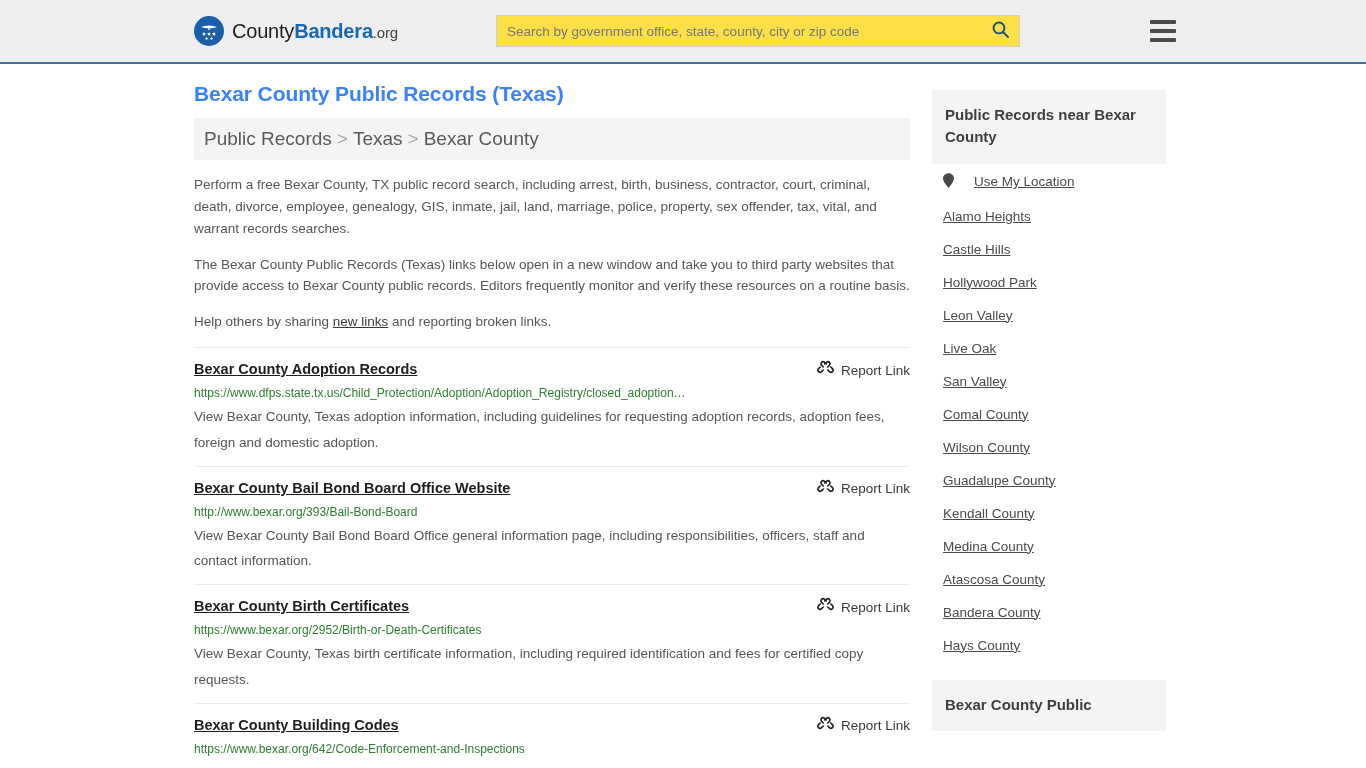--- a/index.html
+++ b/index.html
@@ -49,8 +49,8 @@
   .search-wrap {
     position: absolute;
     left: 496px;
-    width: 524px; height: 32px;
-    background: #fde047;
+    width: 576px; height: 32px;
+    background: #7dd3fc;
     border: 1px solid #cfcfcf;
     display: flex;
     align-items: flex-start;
* * *
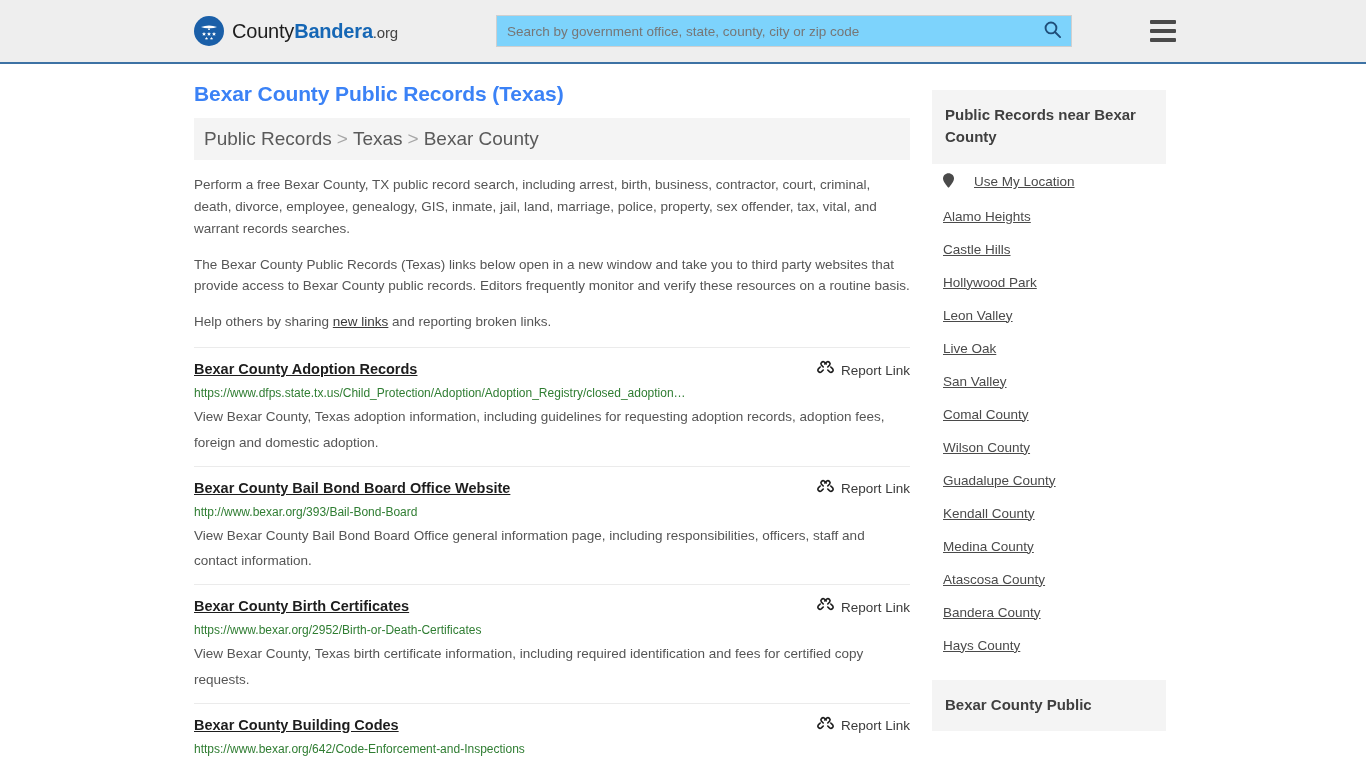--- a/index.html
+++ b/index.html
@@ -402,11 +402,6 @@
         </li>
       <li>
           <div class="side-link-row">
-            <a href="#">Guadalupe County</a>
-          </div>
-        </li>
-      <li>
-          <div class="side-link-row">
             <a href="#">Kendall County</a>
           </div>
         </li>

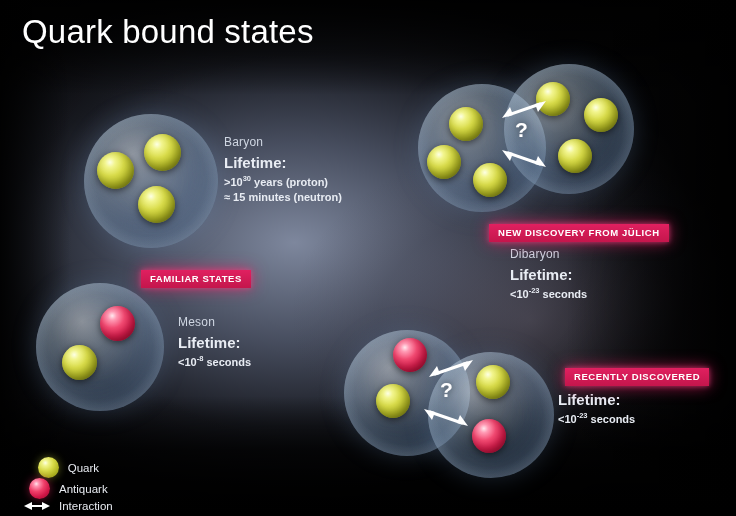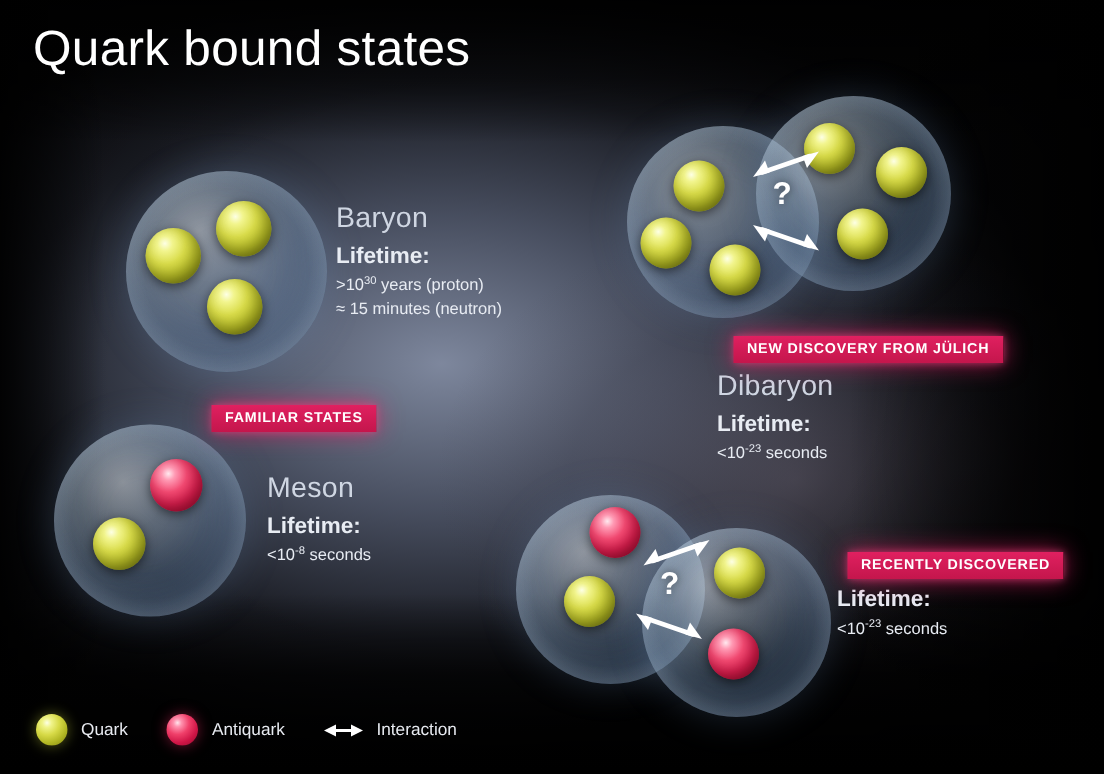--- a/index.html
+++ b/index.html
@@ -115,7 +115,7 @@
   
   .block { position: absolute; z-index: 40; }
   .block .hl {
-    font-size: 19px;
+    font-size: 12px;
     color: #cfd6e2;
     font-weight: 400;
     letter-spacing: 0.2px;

▶ [Task prompt]
Copy all lines of the records in which the string "link" can be found.

▶ [The completed task]
           <div class="side-link-row">
-          <div class="side-link-row">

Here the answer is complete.